Contracts are legal documents created to demonstrate an agreement on behalf of two parties to undertake a certain endeavour. The subject of the contract can be anything from buying a newspaper (which is a simple sale of goods contract) to building the Large Hadron Collider (a complex contract for services involving immense cross-border construction). Regardless of the type of contract in question, they all have the same basic requirements.
For an agreement to form a binding contract there must be four things:
Unless each of these things is present, there can be no contract.
What Constitutes an Offer?
Offers are relatively straightforward matters in contract law. Almost anything can form an offer, from asking “may I buy your car?” to saying “I need to build a dam across this river, are you interested in the job?” In essence, as long as you are suggesting that you want something and are prepared to give someone else something in return, you are making an offer.
What is Acceptance?
Acceptance occurs when an offer is received in such a way as to make a reasonable person believe the offer has been accepted. This can be anything from saying “yes” when asked “may I buy your car?” to turning up at a river with a surveyor and an architect after being offered a dam-building job. In essence, if you make the other party believe you have accepted their offer, you will have a hard time convincing a court that you did not accept it.
What is Consideration?
In law, consideration is the exchange of anything of value. This can be money (as if often the case in contracts of employment or sale of goods contracts), goods (such as in a contract for exchange of goods), or services (as is often the case in contracts of employment, or contracts for services).
Consideration cannot have no value; which is one of the ways in which a contract is differentiated from a gift. Where there is no exchange of money or goods on the part of one or more parties, consideration comes in the form of benefit received (a house being painted, for example) or detriment undertaken (giving up your spare time to mow someone’s lawn, for example).
Why is Intent Necessary?
Just because something looks for all intents and purposes to be a contract does not necessarily make it a contract. If a father lends his son £1000 to buy his first car, with the agreement that the money will be paid back when the son gets a job, this is not necessarily a contract. If it goes to court, the judge will look at the close family relationship between the father and son, and the presumption that no contract exists between close family members will come into play. This can be rebutted (overturned) by evidence that a contract does exist, of course, but unless such evidence (a written contract, for example) exists, the presumption will stand and no contract will exist.
Similarly, if the son purchases the car on credit but does not make the repayments, he will be unlikely to succeed when the case for breach of contract goes to court. The judge will see that the relationship between son and creditor is not familial but is instead commercial, and the presumption that a contract exists in commercial relations will come into play. The son will find it very difficult to overturn this presumption; although it is not impossible to do so.
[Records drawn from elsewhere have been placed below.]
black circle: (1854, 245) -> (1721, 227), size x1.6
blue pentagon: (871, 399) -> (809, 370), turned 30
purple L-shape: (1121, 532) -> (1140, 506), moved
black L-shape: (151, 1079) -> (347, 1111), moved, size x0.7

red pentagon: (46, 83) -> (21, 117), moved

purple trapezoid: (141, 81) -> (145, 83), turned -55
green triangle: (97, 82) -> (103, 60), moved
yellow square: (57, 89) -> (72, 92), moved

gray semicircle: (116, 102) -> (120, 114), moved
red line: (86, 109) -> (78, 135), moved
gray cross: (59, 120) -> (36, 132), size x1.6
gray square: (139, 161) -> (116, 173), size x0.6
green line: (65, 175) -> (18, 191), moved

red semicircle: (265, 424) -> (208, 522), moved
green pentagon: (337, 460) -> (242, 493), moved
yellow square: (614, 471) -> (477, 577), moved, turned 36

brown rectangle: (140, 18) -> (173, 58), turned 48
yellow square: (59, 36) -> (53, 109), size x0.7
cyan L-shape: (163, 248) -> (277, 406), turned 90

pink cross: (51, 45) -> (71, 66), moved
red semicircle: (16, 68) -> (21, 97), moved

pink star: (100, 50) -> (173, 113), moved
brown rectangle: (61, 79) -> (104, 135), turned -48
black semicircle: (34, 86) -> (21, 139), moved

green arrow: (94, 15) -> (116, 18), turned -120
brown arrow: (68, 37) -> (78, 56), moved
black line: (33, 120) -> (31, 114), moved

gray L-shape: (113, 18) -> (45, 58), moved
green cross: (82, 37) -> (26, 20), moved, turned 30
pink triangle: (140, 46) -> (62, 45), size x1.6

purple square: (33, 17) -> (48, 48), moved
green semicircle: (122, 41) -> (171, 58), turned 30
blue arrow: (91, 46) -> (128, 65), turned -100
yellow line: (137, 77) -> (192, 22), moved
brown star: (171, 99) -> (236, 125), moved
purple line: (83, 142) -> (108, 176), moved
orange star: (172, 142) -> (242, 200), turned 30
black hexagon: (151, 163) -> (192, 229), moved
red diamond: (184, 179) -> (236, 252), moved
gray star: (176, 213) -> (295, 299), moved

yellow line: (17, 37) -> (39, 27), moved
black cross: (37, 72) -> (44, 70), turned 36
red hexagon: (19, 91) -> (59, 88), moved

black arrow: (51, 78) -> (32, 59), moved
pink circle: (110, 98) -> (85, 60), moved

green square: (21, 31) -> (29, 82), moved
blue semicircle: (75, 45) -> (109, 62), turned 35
So intention to create legal relations is a necessary part of contract law. Necessity goes beyond the commercial and familial presumptions, however. If a person were to offer to loan you a jumper and then never presents a jumper to you, there will be no recourse to the courts in this situation. Aside from the fact that you have presented no consideration and therefore a contract could not have been formed here, the friendly offer to loan a jumper is not a contract-forming offer in the eyes of the reasonable person. The offeror clearly had no desire to form a binding contract and it would be insane to suggest that there would be a situation where the offeror would sit down and draft a written contract with you for the lending of the jumper. In short, the lack of intent to create legal relations kills the possibility that a contract could exist.
So, as we can see, all four requirements must be met before a contract can be formed. It is not enough that offer, acceptance and consideration are present, as intent is a key requirement also. Similarly, offer, acceptance and intent are not enough because one or more parties has presented no consideration and without consideration, there can also be no contract.
As a final point, it is worth noting that in no way does a contract have to be in writing. Contracts can be formed in writing, verbally or even by action. Verbal contracts and contracts formed by action are more difficult to prove in a court without reliance on ample documentation but they are no less binding on the parties involved.